Figure 6.

Neuropilin-1 is downregulated in dHAND mutants. Neuropilin-1 was isolated as a dHAND-dependent gene by subtractive hybridization between dHAND-mutant and wild-type hearts (a). Quantitative RT-PCR of neuropilin-1 in wild-type (+/+) and dHAND-null (–/–) hearts confirmed downregulation of neuropilin-1 in dHAND-mutant heart and yolk sac RNA (b).

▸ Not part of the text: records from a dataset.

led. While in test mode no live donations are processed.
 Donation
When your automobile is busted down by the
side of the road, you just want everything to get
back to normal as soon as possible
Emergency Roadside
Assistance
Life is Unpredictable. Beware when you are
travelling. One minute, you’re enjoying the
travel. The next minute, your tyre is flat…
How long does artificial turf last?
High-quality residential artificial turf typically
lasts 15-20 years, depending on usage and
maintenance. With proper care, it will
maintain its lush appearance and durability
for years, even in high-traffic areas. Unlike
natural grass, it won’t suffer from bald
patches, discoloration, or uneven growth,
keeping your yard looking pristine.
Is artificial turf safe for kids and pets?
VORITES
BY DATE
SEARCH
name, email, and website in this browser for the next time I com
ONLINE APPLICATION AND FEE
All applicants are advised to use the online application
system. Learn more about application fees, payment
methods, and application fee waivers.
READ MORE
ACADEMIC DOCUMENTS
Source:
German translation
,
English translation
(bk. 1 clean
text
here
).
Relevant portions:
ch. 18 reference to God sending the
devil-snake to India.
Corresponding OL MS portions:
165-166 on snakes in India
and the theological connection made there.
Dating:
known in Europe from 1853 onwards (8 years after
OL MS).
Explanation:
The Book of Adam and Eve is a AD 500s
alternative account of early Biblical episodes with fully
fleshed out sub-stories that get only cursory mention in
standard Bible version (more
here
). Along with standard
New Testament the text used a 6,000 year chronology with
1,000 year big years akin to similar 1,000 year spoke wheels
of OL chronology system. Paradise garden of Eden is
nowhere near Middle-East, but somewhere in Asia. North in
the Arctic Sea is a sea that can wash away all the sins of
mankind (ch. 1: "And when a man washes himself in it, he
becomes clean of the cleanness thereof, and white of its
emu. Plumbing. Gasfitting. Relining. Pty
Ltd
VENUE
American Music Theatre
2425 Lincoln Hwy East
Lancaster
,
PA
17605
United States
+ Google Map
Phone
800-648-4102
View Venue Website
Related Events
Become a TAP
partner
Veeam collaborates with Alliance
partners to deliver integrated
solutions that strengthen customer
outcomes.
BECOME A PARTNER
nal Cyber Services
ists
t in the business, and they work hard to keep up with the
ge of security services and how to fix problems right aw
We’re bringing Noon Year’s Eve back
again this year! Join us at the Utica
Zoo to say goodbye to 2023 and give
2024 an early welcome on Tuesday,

Cycles of PCR amplification are shown. RNA loading was controlled by assaying GAPDH expression. Whole-mount in situ hybridization demonstrated neuropilin-1 expression in the heart (ht) and aorta (arrowheads) of an E9.0 embryo in right lateral view (c). At E9.5 (d), neuropilin-1 expression, viewed from the left lateral side, was seen in the aorta and aortic arch arteries (arrowheads), heart, pharyngeal arch (pa), limb bud (lb), and septum transversum (st). In dHAND mutants, neuropilin-1 was downregulated in the rostral aorta, pharyngeal arches, and heart (e). Expression in the caudal aorta (arrowhead), limb bud, and septum transversum was intact. Transverse sections through the rostral part of embryos in d and e revealed neuropilin-1 expression in the endothelial (e) and mesenchymal (m) cells of the wild-type aorta (f), but no expression of neuropilin-1 in the dHAND-null aorta (g). h, head.